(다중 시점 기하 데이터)
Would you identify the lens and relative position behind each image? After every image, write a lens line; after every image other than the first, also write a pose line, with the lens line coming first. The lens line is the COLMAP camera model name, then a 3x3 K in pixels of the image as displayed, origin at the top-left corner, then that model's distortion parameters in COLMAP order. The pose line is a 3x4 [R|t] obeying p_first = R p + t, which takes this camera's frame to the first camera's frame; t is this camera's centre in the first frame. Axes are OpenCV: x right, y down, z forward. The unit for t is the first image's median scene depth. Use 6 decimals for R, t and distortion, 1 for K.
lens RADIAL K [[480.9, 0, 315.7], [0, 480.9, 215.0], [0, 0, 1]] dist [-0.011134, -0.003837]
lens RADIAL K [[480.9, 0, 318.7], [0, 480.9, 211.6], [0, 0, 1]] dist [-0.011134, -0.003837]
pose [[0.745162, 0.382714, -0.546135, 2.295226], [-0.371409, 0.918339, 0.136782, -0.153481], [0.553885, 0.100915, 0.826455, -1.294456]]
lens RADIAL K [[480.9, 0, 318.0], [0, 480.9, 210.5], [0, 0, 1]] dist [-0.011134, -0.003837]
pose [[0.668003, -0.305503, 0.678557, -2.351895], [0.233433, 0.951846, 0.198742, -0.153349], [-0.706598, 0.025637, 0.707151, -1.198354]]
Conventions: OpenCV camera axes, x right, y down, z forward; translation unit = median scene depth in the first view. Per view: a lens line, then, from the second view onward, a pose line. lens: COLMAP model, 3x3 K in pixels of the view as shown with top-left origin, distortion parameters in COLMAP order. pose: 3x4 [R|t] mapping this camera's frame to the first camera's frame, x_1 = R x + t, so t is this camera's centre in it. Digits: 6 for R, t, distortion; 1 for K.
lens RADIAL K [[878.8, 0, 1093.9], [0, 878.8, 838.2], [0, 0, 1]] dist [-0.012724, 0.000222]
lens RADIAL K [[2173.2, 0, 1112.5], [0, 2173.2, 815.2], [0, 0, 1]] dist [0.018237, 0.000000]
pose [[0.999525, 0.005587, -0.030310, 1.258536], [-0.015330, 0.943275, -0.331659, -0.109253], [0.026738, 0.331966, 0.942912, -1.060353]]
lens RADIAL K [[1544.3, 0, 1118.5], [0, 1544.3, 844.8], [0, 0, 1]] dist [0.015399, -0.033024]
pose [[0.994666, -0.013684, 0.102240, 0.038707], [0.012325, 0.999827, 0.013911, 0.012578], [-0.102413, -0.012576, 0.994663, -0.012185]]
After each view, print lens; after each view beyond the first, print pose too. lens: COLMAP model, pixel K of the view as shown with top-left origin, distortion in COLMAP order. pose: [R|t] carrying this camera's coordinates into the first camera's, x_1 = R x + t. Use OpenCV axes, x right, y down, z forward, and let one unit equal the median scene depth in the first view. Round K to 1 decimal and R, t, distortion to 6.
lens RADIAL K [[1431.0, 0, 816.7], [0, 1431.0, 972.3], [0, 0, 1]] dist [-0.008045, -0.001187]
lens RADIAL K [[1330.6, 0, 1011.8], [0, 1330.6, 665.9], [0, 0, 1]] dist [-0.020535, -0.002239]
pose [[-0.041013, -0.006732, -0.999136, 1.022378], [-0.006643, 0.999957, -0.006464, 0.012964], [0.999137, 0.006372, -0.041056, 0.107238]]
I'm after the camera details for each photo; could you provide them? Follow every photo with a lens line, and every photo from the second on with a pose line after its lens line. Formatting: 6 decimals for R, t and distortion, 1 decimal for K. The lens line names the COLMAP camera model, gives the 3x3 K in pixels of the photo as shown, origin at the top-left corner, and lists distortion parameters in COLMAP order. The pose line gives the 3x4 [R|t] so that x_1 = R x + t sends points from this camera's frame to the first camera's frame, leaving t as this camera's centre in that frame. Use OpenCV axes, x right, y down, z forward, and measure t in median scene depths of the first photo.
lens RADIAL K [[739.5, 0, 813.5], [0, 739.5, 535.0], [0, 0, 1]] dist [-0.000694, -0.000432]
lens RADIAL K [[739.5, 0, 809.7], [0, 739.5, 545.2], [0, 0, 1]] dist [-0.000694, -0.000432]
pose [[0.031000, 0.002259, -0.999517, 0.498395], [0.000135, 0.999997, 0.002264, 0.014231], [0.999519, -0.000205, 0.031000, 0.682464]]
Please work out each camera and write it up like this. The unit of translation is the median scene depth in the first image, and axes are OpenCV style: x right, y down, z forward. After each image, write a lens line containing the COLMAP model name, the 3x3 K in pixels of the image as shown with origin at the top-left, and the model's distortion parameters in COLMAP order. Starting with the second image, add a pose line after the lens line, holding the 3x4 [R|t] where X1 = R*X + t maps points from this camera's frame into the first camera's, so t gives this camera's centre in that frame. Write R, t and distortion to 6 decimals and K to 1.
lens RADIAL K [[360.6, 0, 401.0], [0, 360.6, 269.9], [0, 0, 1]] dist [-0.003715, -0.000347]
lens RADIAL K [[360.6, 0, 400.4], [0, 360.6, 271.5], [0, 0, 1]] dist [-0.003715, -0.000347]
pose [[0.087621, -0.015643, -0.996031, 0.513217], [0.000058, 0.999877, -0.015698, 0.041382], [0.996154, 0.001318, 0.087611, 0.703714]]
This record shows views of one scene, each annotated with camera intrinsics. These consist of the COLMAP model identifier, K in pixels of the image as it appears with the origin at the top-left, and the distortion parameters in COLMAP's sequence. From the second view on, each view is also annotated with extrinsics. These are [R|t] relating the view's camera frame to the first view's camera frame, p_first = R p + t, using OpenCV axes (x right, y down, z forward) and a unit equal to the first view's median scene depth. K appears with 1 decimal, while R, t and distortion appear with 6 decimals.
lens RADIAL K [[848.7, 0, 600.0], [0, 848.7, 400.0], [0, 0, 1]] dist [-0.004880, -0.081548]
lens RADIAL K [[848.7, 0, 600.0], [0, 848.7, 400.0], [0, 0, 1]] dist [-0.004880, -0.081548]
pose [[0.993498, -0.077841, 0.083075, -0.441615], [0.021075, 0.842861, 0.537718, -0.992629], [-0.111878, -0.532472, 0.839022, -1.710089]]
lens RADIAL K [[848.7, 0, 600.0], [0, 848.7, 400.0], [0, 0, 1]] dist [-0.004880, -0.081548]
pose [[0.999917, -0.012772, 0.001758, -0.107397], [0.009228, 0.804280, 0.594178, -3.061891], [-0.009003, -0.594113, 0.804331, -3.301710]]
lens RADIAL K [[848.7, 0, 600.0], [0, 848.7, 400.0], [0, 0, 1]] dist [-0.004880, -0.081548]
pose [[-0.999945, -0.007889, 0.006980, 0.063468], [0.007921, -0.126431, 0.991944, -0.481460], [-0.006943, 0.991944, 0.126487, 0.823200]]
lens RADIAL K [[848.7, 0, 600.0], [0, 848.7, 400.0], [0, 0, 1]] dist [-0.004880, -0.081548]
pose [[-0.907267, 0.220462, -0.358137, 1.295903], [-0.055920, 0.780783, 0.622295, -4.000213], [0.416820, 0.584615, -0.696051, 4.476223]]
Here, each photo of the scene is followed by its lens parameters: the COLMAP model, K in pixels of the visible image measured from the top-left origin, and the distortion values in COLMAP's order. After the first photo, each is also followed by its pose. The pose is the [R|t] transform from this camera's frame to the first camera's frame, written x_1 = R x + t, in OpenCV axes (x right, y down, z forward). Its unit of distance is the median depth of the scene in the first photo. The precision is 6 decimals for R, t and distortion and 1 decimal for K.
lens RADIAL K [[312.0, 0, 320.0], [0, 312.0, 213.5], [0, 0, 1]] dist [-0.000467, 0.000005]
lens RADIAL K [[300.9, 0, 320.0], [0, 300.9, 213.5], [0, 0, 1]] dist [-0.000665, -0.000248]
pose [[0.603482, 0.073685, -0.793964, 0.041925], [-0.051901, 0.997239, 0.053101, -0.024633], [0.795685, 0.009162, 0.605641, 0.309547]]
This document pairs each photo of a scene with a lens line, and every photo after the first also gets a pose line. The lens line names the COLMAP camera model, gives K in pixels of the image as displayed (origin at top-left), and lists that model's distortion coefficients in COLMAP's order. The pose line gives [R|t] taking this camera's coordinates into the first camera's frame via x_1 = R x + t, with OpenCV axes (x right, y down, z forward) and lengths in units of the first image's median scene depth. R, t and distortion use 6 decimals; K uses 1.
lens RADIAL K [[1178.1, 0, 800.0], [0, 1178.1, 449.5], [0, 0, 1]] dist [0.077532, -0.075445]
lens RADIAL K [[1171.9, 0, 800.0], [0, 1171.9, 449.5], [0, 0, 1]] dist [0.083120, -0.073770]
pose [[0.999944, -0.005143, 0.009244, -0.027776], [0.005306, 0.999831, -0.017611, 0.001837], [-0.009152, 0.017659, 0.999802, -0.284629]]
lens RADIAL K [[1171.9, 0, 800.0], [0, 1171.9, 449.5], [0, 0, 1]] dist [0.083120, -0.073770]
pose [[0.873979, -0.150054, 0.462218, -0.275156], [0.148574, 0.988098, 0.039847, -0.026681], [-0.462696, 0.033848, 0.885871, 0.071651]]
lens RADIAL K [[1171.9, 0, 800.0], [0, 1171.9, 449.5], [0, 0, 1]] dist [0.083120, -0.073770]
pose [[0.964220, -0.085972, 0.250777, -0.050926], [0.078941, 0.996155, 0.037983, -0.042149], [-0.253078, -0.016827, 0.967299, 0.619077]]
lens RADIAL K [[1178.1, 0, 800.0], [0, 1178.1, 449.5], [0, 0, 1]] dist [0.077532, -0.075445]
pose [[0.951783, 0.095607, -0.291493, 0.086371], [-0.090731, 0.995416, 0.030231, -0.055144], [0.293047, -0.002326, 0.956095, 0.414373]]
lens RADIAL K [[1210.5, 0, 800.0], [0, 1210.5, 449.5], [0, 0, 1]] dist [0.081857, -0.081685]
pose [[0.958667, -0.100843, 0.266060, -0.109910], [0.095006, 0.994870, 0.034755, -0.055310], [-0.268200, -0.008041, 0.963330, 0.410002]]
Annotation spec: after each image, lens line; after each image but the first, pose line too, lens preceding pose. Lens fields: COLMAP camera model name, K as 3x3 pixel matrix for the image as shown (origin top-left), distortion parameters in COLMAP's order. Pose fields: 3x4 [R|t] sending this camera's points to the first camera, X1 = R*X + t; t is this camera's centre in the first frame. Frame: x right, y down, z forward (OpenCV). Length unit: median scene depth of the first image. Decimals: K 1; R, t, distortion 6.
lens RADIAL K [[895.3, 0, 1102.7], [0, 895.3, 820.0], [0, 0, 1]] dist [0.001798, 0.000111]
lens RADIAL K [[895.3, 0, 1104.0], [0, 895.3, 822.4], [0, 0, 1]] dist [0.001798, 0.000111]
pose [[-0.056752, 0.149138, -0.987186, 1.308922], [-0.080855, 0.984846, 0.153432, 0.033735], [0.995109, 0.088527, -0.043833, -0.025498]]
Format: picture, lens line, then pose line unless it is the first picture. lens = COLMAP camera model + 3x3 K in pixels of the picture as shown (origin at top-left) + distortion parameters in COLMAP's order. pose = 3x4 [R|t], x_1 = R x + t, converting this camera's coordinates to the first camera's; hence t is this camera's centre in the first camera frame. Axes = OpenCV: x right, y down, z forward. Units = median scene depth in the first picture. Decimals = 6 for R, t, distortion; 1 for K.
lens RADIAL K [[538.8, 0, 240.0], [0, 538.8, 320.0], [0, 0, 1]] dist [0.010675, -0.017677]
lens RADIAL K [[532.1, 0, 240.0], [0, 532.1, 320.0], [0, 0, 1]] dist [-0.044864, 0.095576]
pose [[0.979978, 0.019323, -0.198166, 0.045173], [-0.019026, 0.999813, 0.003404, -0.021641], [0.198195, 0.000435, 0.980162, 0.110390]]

● **과제 항목**: 위 기록에서 "After each view, print" 부분이 들어 있는 줄부터 "0.006372, -0.041056, 0.107238]]" 부분이 들어 있는 줄까지, 양 끝 줄을 포함해 모든 줄을 한 글자도 바꾸지 말고 그대로 출력하세요.

● **작성 답안**:
After each view, print lens; after each view beyond the first, print pose too. lens: COLMAP model, pixel K of the view as shown with top-left origin, distortion in COLMAP order. pose: [R|t] carrying this camera's coordinates into the first camera's, x_1 = R x + t. Use OpenCV axes, x right, y down, z forward, and let one unit equal the median scene depth in the first view. Round K to 1 decimal and R, t, distortion to 6.
lens RADIAL K [[1431.0, 0, 816.7], [0, 1431.0, 972.3], [0, 0, 1]] dist [-0.008045, -0.001187]
lens RADIAL K [[1330.6, 0, 1011.8], [0, 1330.6, 665.9], [0, 0, 1]] dist [-0.020535, -0.002239]
pose [[-0.041013, -0.006732, -0.999136, 1.022378], [-0.006643, 0.999957, -0.006464, 0.012964], [0.999137, 0.006372, -0.041056, 0.107238]]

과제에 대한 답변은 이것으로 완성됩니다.